[[ Material for this task open ]]

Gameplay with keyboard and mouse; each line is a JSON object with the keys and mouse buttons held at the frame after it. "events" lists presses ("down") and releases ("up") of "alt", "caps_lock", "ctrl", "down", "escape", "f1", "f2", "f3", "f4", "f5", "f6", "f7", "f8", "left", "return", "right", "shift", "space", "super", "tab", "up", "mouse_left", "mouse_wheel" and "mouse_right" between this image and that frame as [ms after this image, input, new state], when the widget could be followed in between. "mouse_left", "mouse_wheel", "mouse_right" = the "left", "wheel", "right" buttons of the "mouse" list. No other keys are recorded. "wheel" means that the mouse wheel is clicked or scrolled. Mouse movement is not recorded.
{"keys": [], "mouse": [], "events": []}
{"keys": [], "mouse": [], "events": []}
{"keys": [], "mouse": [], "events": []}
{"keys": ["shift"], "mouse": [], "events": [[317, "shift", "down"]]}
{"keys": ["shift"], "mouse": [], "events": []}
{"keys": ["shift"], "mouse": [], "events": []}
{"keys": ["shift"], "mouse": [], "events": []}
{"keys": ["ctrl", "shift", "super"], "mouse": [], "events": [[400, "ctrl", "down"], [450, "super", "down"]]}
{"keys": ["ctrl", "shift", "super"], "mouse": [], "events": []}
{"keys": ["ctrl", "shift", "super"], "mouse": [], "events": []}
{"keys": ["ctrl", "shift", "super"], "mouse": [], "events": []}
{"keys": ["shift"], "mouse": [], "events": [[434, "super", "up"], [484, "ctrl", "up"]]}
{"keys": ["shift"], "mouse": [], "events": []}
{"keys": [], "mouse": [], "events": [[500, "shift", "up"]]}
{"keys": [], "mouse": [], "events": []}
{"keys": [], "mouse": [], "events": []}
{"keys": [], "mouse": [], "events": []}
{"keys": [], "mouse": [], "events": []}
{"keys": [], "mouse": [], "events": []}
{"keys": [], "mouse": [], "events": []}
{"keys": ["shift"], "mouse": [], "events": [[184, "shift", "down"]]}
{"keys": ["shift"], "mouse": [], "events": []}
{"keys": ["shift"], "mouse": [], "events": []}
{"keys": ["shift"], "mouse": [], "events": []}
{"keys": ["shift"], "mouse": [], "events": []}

[[ Material for this task closed ]]

*The task:* Repeat each record above precisely as written.

*Task solution:*
Gameplay with keyboard and mouse; each line is a JSON object with the keys and mouse buttons held at the frame after it. "events" lists presses ("down") and releases ("up") of "alt", "caps_lock", "ctrl", "down", "escape", "f1", "f2", "f3", "f4", "f5", "f6", "f7", "f8", "left", "return", "right", "shift", "space", "super", "tab", "up", "mouse_left", "mouse_wheel" and "mouse_right" between this image and that frame as [ms after this image, input, new state], when the widget could be followed in between. "mouse_left", "mouse_wheel", "mouse_right" = the "left", "wheel", "right" buttons of the "mouse" list. No other keys are recorded. "wheel" means that the mouse wheel is clicked or scrolled. Mouse movement is not recorded.
{"keys": [], "mouse": [], "events": []}
{"keys": [], "mouse": [], "events": []}
{"keys": [], "mouse": [], "events": []}
{"keys": ["shift"], "mouse": [], "events": [[317, "shift", "down"]]}
{"keys": ["shift"], "mouse": [], "events": []}
{"keys": ["shift"], "mouse": [], "events": []}
{"keys": ["shift"], "mouse": [], "events": []}
{"keys": ["ctrl", "shift", "super"], "mouse": [], "events": [[400, "ctrl", "down"], [450, "super", "down"]]}
{"keys": ["ctrl", "shift", "super"], "mouse": [], "events": []}
{"keys": ["ctrl", "shift", "super"], "mouse": [], "events": []}
{"keys": ["ctrl", "shift", "super"], "mouse": [], "events": []}
{"keys": ["shift"], "mouse": [], "events": [[434, "super", "up"], [484, "ctrl", "up"]]}
{"keys": ["shift"], "mouse": [], "events": []}
{"keys": [], "mouse": [], "events": [[500, "shift", "up"]]}
{"keys": [], "mouse": [], "events": []}
{"keys": [], "mouse": [], "events": []}
{"keys": [], "mouse": [], "events": []}
{"keys": [], "mouse": [], "events": []}
{"keys": [], "mouse": [], "events": []}
{"keys": [], "mouse": [], "events": []}
{"keys": ["shift"], "mouse": [], "events": [[184, "shift", "down"]]}
{"keys": ["shift"], "mouse": [], "events": []}
{"keys": ["shift"], "mouse": [], "events": []}
{"keys": ["shift"], "mouse": [], "events": []}
{"keys": ["shift"], "mouse": [], "events": []}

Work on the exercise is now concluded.